Os metabolitos identificados são bastante estáveis na planta. Portanto, o mais provável é que se conservem até chegar aos nossos pratos. “No entanto, no corpo humano, estes compostos decompõem-se muito facilmente. Assim, se alguém comer uma alface contaminada deste tipo, as substâncias químicas originais poderão voltar a ser libertadas no organismo”, explica Sherman.
Em estudos futuros, a equipa de investigação vienense planeia traçar melhor o possível percurso dos poluentes dos pneus desde a estrada: “Os processos que investigámos ocorrem provavelmente de forma diferente nos sistemas edáficos. Numa próxima etapa, estudaremos a possível absorção dos aditivos dos pneus através das raízes das plantas desde os solos”, informa Ruoting Peng, coautora do estudo, que no seu projeto de tese está a rastrear a presença de uma gama ainda mais vasta de aditivos no ambiente, centrando-se na contaminação dos lençóis freáticos.
Para compreender melhor a forma como estas substâncias químicas entram no ambiente, num projeto em curso, a equipa de investigação trata de obter dados sobre a concentração destas substâncias ao longo do rio Danúbio, em cooperação com o projeto CleanDanube. Neste estudo, o interesse dos investigadores centra-se tanto nos mecanismos de libertação, como nas quantidades e no comportamento a longo prazo dos poluentes. O estudo, também publicado na Environmental Science & Technology, analisa durante quanto tempo os microplásticos libertam poluentes no meio aquático (rios, lagos ou águas subterrâneas). Em particular, centraram-se nos ftalatos, aditivos utilizados principalmente na produção de PVC para proporcionar flexibilidade e estabilidade.

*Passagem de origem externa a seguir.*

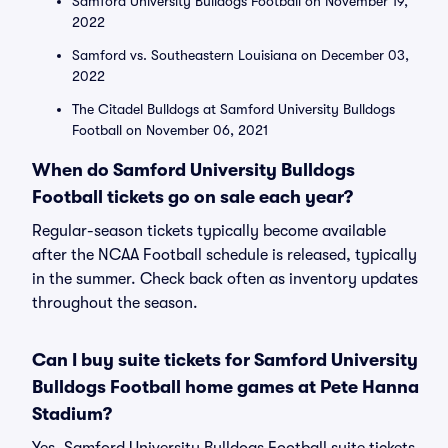
Samford University Bulldogs Football on November 19,
2022
Samford vs. Southeastern Louisiana on December 03,
2022
The Citadel Bulldogs at Samford University Bulldogs
Football on November 06, 2021
When do Samford University Bulldogs
Football tickets go on sale each year?
Regular-season tickets typically become available
after the NCAA Football schedule is released, typically
in the summer. Check back often as inventory updates
throughout the season.
Can I buy suite tickets for Samford University
Bulldogs Football home games at Pete Hanna
Stadium?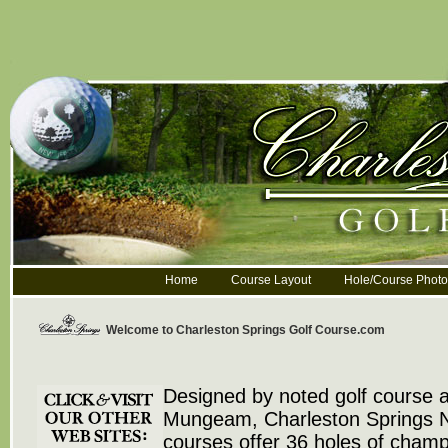
Home
Course Layout
Hole/Course Photo
Welcome to Charleston Springs Golf Course.com
Designed by noted golf course a
Mungeam, Charleston Springs N
courses offer 36 holes of champ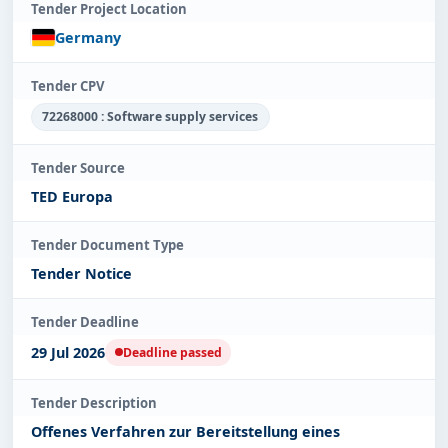
Tender Project Location
Germany
Tender CPV
72268000 : Software supply services
Tender Source
TED Europa
Tender Document Type
Tender Notice
Tender Deadline
29 Jul 2026
Deadline passed
Tender Description
Offenes Verfahren zur Bereitstellung eines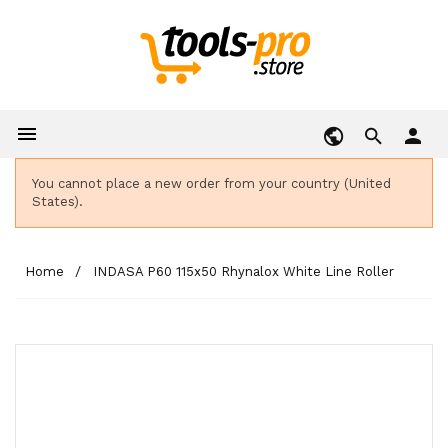

person
You cannot place a new order from your country (United
States).
Home
INDASA P60 115x50 Rhynalox White Line Roller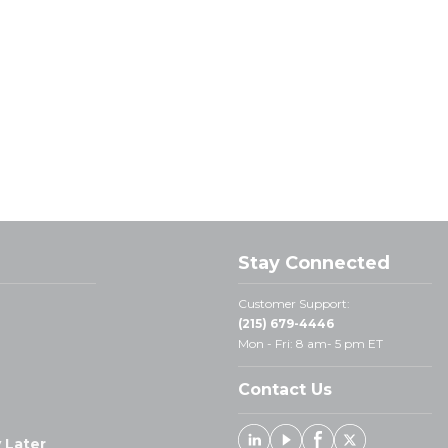
Stay Connected
Customer Support:
(215) 679-4446
Mon - Fri: 8 am- 5 pm ET
Contact Us
 Later
Linked In
Youtube
Facebook
X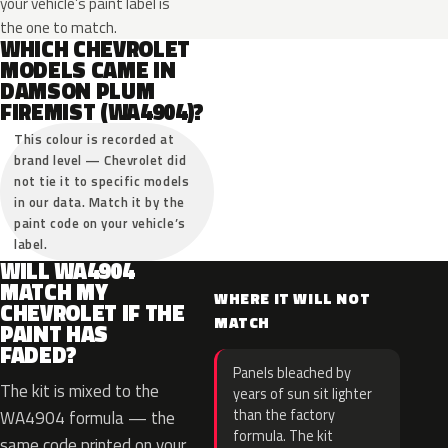
your vehicle’s paint label is
the one to match.
WHICH CHEVROLET
MODELS CAME IN
DAMSON PLUM
FIREMIST (WA4904)?
This colour is recorded at
brand level — Chevrolet did
not tie it to specific models
in our data. Match it by the
paint code on your vehicle’s
label.
WILL WA4904
MATCH MY
WHERE IT WILL NOT
CHEVROLET IF THE
MATCH
PAINT HAS
FADED?
Panels bleached by
The kit is mixed to the
years of sun sit lighter
than the factory
WA4904 formula — the
formula. The kit
same code printed on your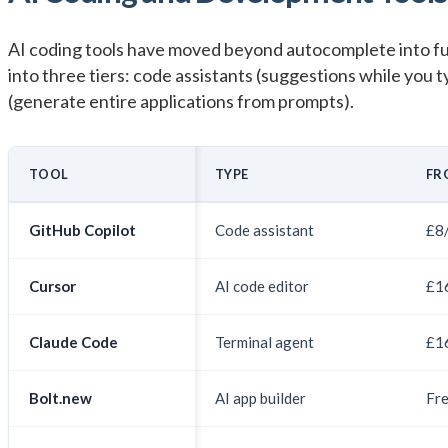
AI coding tools have moved beyond autocomplete into fu
into three tiers: code assistants (suggestions while you ty
(generate entire applications from prompts).
TOOL
TYPE
FR
GitHub Copilot
Code assistant
£8
Cursor
AI code editor
£1
Claude Code
Terminal agent
£1
Bolt.new
AI app builder
Fr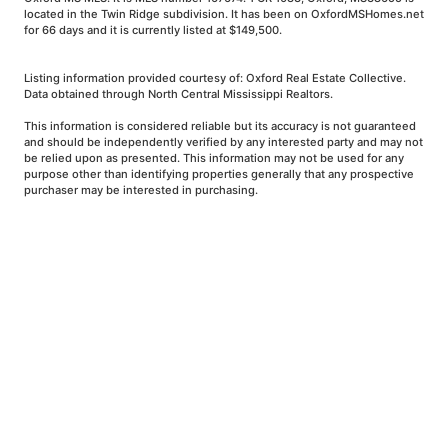
located in the Twin Ridge subdivision. It has been on OxfordMSHomes.net
for 66 days and it is currently listed at $149,500.
Listing information provided courtesy of: Oxford Real Estate Collective.
Data obtained through North Central Mississippi Realtors.
This information is considered reliable but its accuracy is not guaranteed
and should be independently verified by any interested party and may not
be relied upon as presented. This information may not be used for any
purpose other than identifying properties generally that any prospective
purchaser may be interested in purchasing.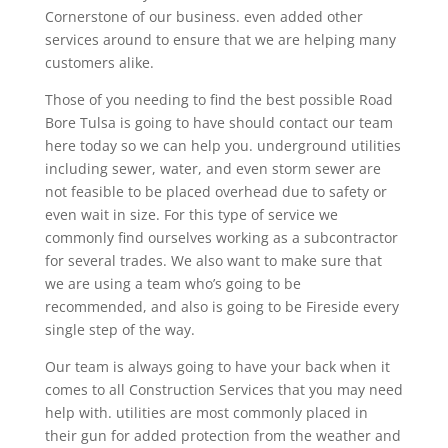
Cornerstone of our business. even added other
services around to ensure that we are helping many
customers alike.
Those of you needing to find the best possible Road
Bore Tulsa is going to have should contact our team
here today so we can help you. underground utilities
including sewer, water, and even storm sewer are
not feasible to be placed overhead due to safety or
even wait in size. For this type of service we
commonly find ourselves working as a subcontractor
for several trades. We also want to make sure that
we are using a team who’s going to be
recommended, and also is going to be Fireside every
single step of the way.
Our team is always going to have your back when it
comes to all Construction Services that you may need
help with. utilities are most commonly placed in
their gun for added protection from the weather and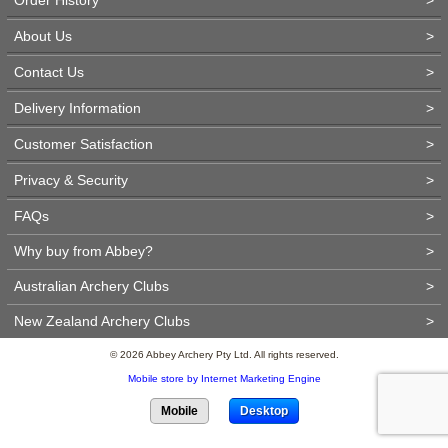
About Us
>
Contact Us
>
Delivery Information
>
Customer Satisfaction
>
Privacy & Security
>
FAQs
>
Why buy from Abbey?
>
Australian Archery Clubs
>
New Zealand Archery Clubs
>
© 2026 Abbey Archery Pty Ltd. All rights reserved.
Mobile store by Internet Marketing Engine
Mobile
Desktop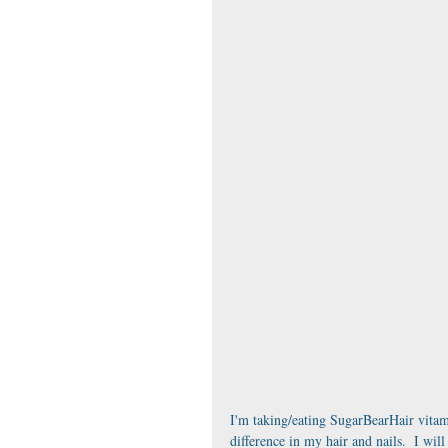
I'm taking/eating SugarBearHair vitam
difference in my hair and nails.  I wil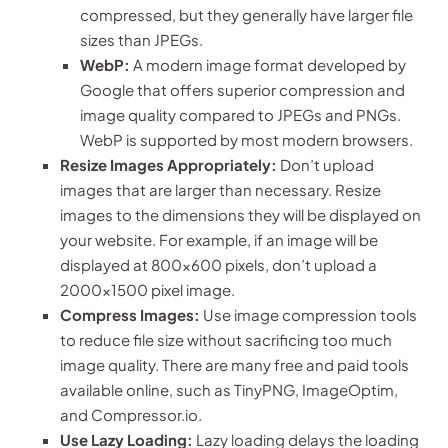
compressed, but they generally have larger file
sizes than JPEGs.
WebP:
A modern image format developed by
Google that offers superior compression and
image quality compared to JPEGs and PNGs.
WebP is supported by most modern browsers.
Resize Images Appropriately:
Don’t upload
images that are larger than necessary. Resize
images to the dimensions they will be displayed on
your website. For example, if an image will be
displayed at 800×600 pixels, don’t upload a
2000×1500 pixel image.
Compress Images:
Use image compression tools
to reduce file size without sacrificing too much
image quality. There are many free and paid tools
available online, such as TinyPNG, ImageOptim,
and Compressor.io.
Use Lazy Loading:
Lazy loading delays the loading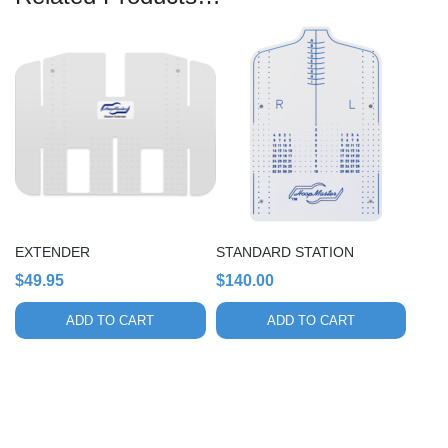
EXTENDER
STANDARD STATION
$
49.95
$
140.00
ADD TO CART
ADD TO CART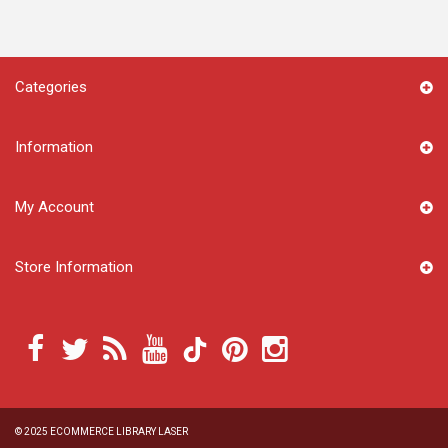
Categories
Information
My Account
Store Information
© 2025
ECOMMERCE LIBRARY LASER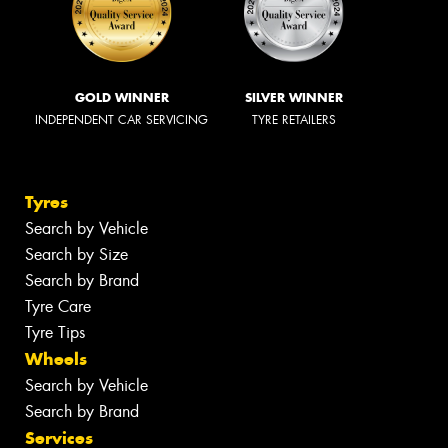
GOLD WINNER
SILVER WINNER
INDEPENDENT CAR SERVICING
TYRE RETAILERS
Tyres
Search by Vehicle
Search by Size
Search by Brand
Tyre Care
Tyre Tips
Wheels
Search by Vehicle
Search by Brand
Services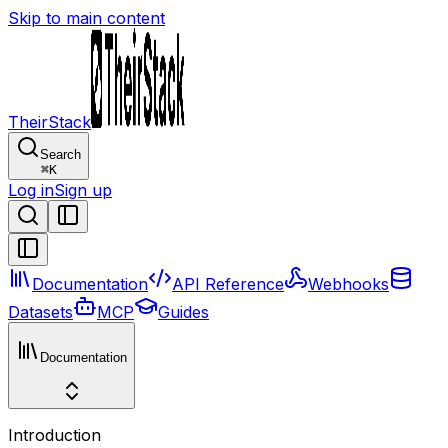
Skip to main content
TheirStack
Search
⌘
K
Log in
Sign up
Documentation
API Reference
Webhooks
Datasets
MCP
Guides
Documentation
Introduction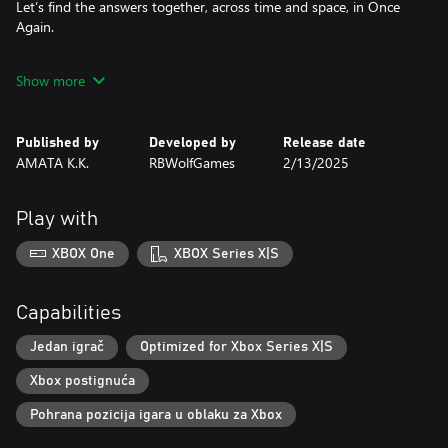
Let’s find the answers together, across time and space, in Once
Again.
Feature List
Show more
• Every birthday, Sia gets to make up for a lifetime of missed
moments with her.
Published by
Developed by
Release date
• Transcending time and space, Sia’s bond with her is poised to
AMATA K.K.
RBWolfGames
2/13/2025
be summer’s most heartwarming tale.
• Immersive interactive gameplay lets you directly control Sia’s
Play with
actions with charmingly simple, yet satisfying gameplay
mechanics such as scrubbing, writing, taking photos and more.
XBOX One
XBOX Series X|S
• Stunning illustrated art style that weaves the narrative and
gameplay into a wistful, nostalgic journey.
Capabilities
• Photography-inspired gameplay mechanics such as focus,
Jedan igrač
Optimized for Xbox Series X|S
exposure and more serve as the perfect introduction to a
Xbox postignuća
timeless art form.
Pohrana pozicija igara u oblaku za Xbox
For Once Again, WeiFan has weaved together a gorgeous lineup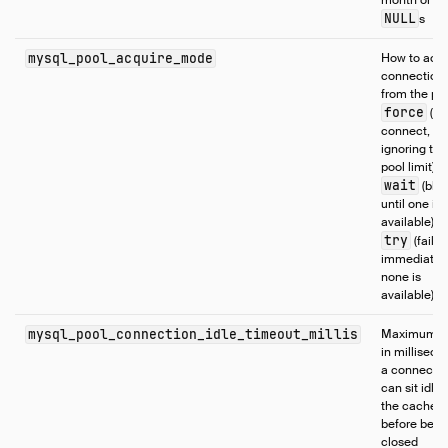
month or da
NULL
s
mysql_pool_acquire_mode
How to acqu
connection
from the poo
force
(al
connect,
ignoring the
pool limit),
wait
(blo
until one is
available), o
try
(fail
immediately
none is
available)
mysql_pool_connection_idle_timeout_millis
Maximum t
in milliseco
a connecti
can sit idle 
the cache
before bein
closed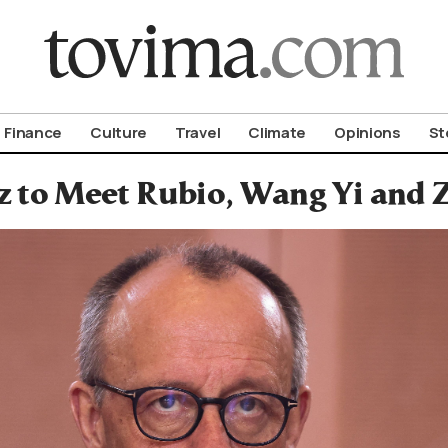
om To Vima’s International Edition
Finance
Culture
Travel
Climate
Opinions
St
 to Meet Rubio, Wang Yi and 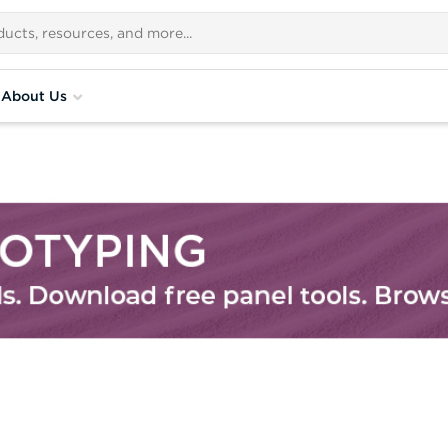
About Us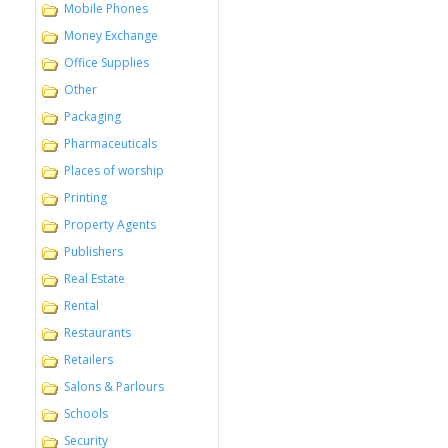
Mobile Phones
Money Exchange
Office Supplies
Other
Packaging
Pharmaceuticals
Places of worship
Printing
Property Agents
Publishers
Real Estate
Rental
Restaurants
Retailers
Salons & Parlours
Schools
Security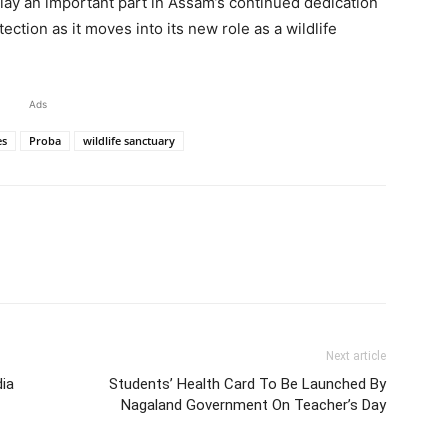
lay an important part in Assam’s continued dedication
ction as it moves into its new role as a wildlife
Ads
es
Proba
wildlife sanctuary
Next article
ia
Students’ Health Card To Be Launched By
Nagaland Government On Teacher’s Day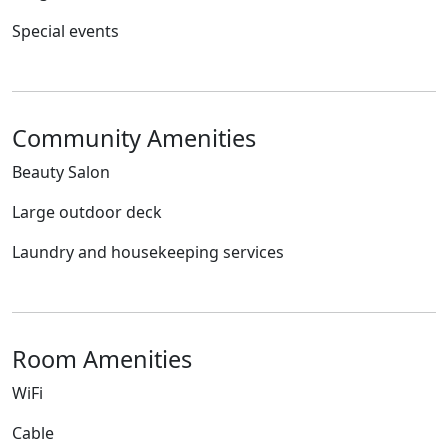
Special events
Community Amenities
Beauty Salon
Large outdoor deck
Laundry and housekeeping services
Room Amenities
WiFi
Cable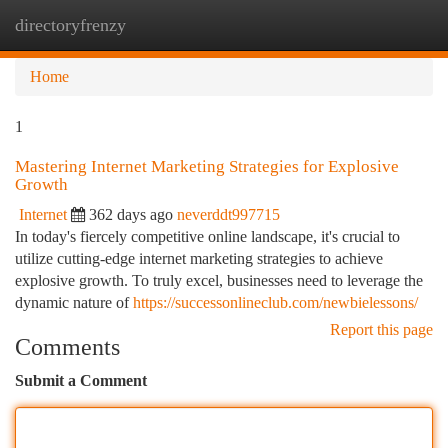
directoryfrenzy
Togg
navi
Home
1
Mastering Internet Marketing Strategies for Explosive
Growth
Internet
362 days ago
neverddt997715
In today's fiercely competitive online landscape, it's crucial to
utilize cutting-edge internet marketing strategies to achieve
explosive growth. To truly excel, businesses need to leverage the
dynamic nature of
https://successonlineclub.com/newbielessons/
Report this page
Comments
Submit a Comment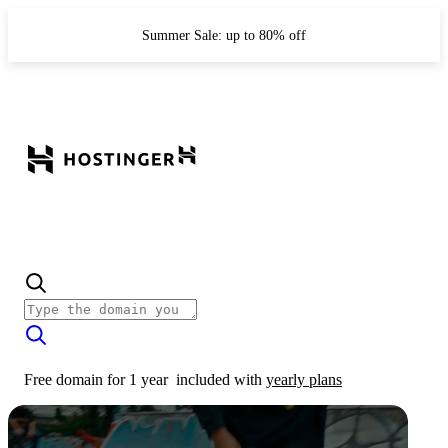
Summer Sale: up to 80% off
Free domain for 1 year
included with
yearly plans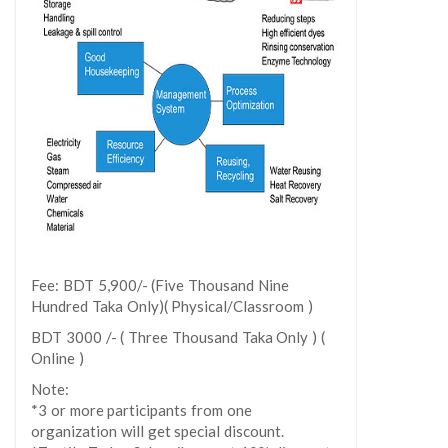
Fee: BDT 5,900/- (Five Thousand Nine
Hundred Taka Only)( Physical/Classroom )
BDT 3000 /- ( Three Thousand Taka Only ) (
Online )
Note:
*3 or more participants from one
organization will get special discount.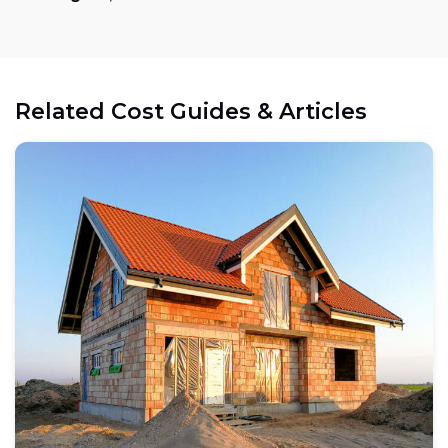
Related Cost Guides & Articles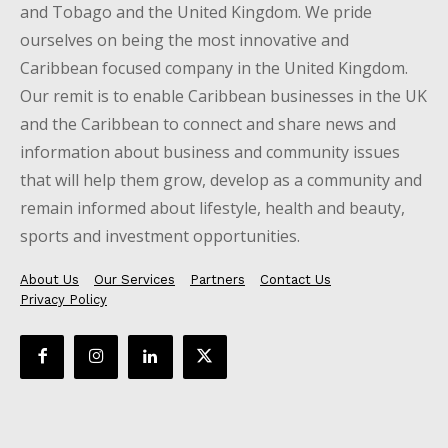
and Tobago and the United Kingdom. We pride
ourselves on being the most innovative and
Caribbean focused company in the United Kingdom.
Our remit is to enable Caribbean businesses in the UK
and the Caribbean to connect and share news and
information about business and community issues
that will help them grow, develop as a community and
remain informed about lifestyle, health and beauty,
sports and investment opportunities.
About Us
Our Services
Partners
Contact Us
Privacy Policy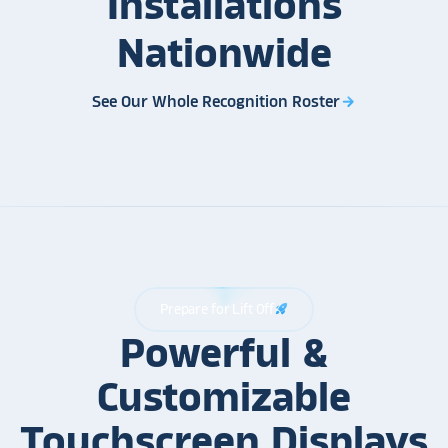
Installations
Nationwide
See Our Whole Recognition Roster
arrow_forward
Prepare for Lift Off
rocket_launch
Powerful &
Customizable
Touchscreen Displays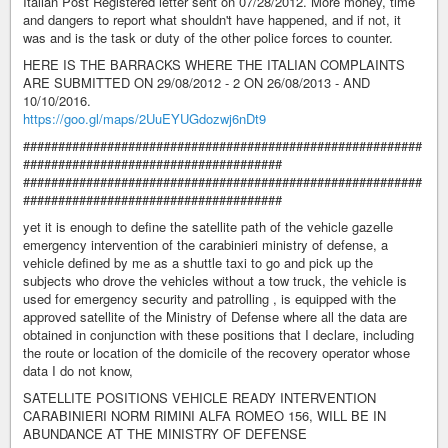
Italian Post Registered letter sent on 07/28/2012. More money, time
and dangers to report what shouldn't have happened, and if not, it
was and is the task or duty of the other police forces to counter.
HERE IS THE BARRACKS WHERE THE ITALIAN COMPLAINTS
ARE SUBMITTED ON 29/08/2012 - 2 ON 26/08/2013 - AND
10/10/2016.
https://goo.gl/maps/2UuEYUGdozwj6nDt9
#########################################################
#####################################
#########################################################
#####################################
yet it is enough to define the satellite path of the vehicle gazelle
emergency intervention of the carabinieri ministry of defense, a
vehicle defined by me as a shuttle taxi to go and pick up the
subjects who drove the vehicles without a tow truck, the vehicle is
used for emergency security and patrolling , is equipped with the
approved satellite of the Ministry of Defense where all the data are
obtained in conjunction with these positions that I declare, including
the route or location of the domicile of the recovery operator whose
data I do not know,
SATELLITE POSITIONS VEHICLE READY INTERVENTION
CARABINIERI NORM RIMINI ALFA ROMEO 156, WILL BE IN
ABUNDANCE AT THE MINISTRY OF DEFENSE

“Estes plastificantes já foram detetados em todo o lado no ambiente. No entanto, pouco se sabe sobre o seu processo de libertação a partir dos microplásticos e sobre a forma como as condições ambientais podem influenciar essa libertação”, explica a autora Charlotte Henkel. “As nossas análises demonstraram que os microplásticos de PVC estudados podem libertar ftalatos nos sistemas aquáticos durante mais de quinhentos anos”.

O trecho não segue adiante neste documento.